Rob en Ad van Dekken speelden een belangrijke rol in de succesvolle reeks van BAS in het begin van de jaren zeventig, met als resultaat drie kampioenschappen en de felbegeerde promotie naar de 4e klasse KNVB. Een interview over Amsterdamse branie, keeper of voetballer zijn, over misschien niet helemaal de juiste mentaliteit hebben, maar met uiteindelijke de gezamenlijke conclusie: ‘Het was een ontzettend gezellige tijd, maar BAS, of misschien eerder een gemeenschappelijk gemeente team, had nu topklasse kunnen voetballen.

Ad was eerste van de gebroeders die voet zette op Biddinghuizer bodem aan het begin van de jaren 70. Bij zijn eerste blik op het dorp in de polder had hij al een goed gevoel: ‘Het uitzendbureau in Amsterdam bood me een baan aan in Biddinghuizen.
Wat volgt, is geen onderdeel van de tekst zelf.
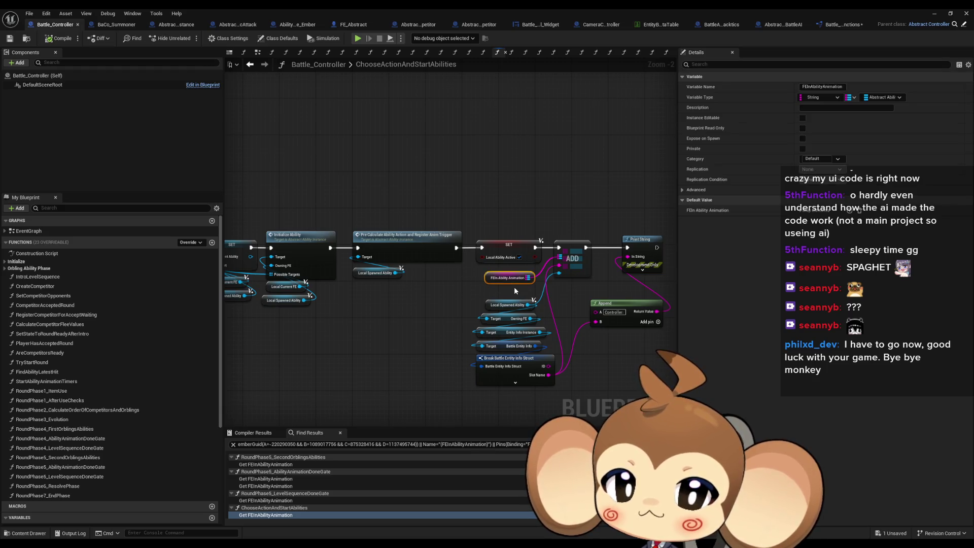
{"action": "double_click", "coordinate": [382, 9]}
Ik had echt geen flauw idee waar het lag. Voor mijn gevoel kon het net zo goed Friesland of Duitsland zijn. Ik kwam te werken in een Polyesterfabriek en vond het dorp eigenlijk best mooi. Lekker ruim en groen. Omdat je toen economisch gebonden moest zijn heb ik er toen bij mij baas op aangedrongen om me een contract te geven. Toen dat gelukt was, ben ik direct, samen met mijn vrouw, vanuit Amsterdam naar Biddinghuizen verhuisd.’ Broer Rob volgde een paar jaar later, nadat hij eerst regelmatig bij Ad logeerde. ‘Na mijn diensttijd heb ik eerst nog een paar jaar bij de Amsterdamse Droogdokmaatschappij gewerkt, maar doordat ik regelmatig bij Ad bleef slapen in Biddinghuizen, kreeg ik steeds meer het idee dat ik daar ook wel zou kunnen aarden. Vrij snel ben ik toen bij Albert Heijn in Lelystad gaan werken. ‘

Dat voetbal er bij beide heren vanaf het begin al inzat, blijkt wel uit het feit dat er vroeger altijd gevoetbald werd. In eerste instantie niet zo zeer in clubverband, maar meer in de speeltuin vlakbij de Joubertstraat in Amsterdam Oost, waar beide heren opgroeiden. ‘We voetbalden altijd in de speeltuin en ik stond altijd op doel,’ vertelt Ad. ‘Grind of geen grind, ik dook op alles. Ik wilde best wel bij een echte club spelen, maar nergens kon ik keeper worden. Uiteindelijk zag een leider van JOS mij keepen in de speeltuin en ben ik, als 17 jarige daar lid geworden.’ De trainer die het bij JOS voor het zeggen had, was niemand minder dan Rinus Michels die wel gecharmeerd was van de meevoetballende Ad. ‘Het jammere was dat Michels halverwege het jaar naar Ajax ging. Ik heb toen nog wel een jaar reserve gestaan bij het eerste –dat dat jaar overigens amateurkampioen van Nederland werd – maar ben het jaar daarop maar weer gaan voetballen in het tweede team.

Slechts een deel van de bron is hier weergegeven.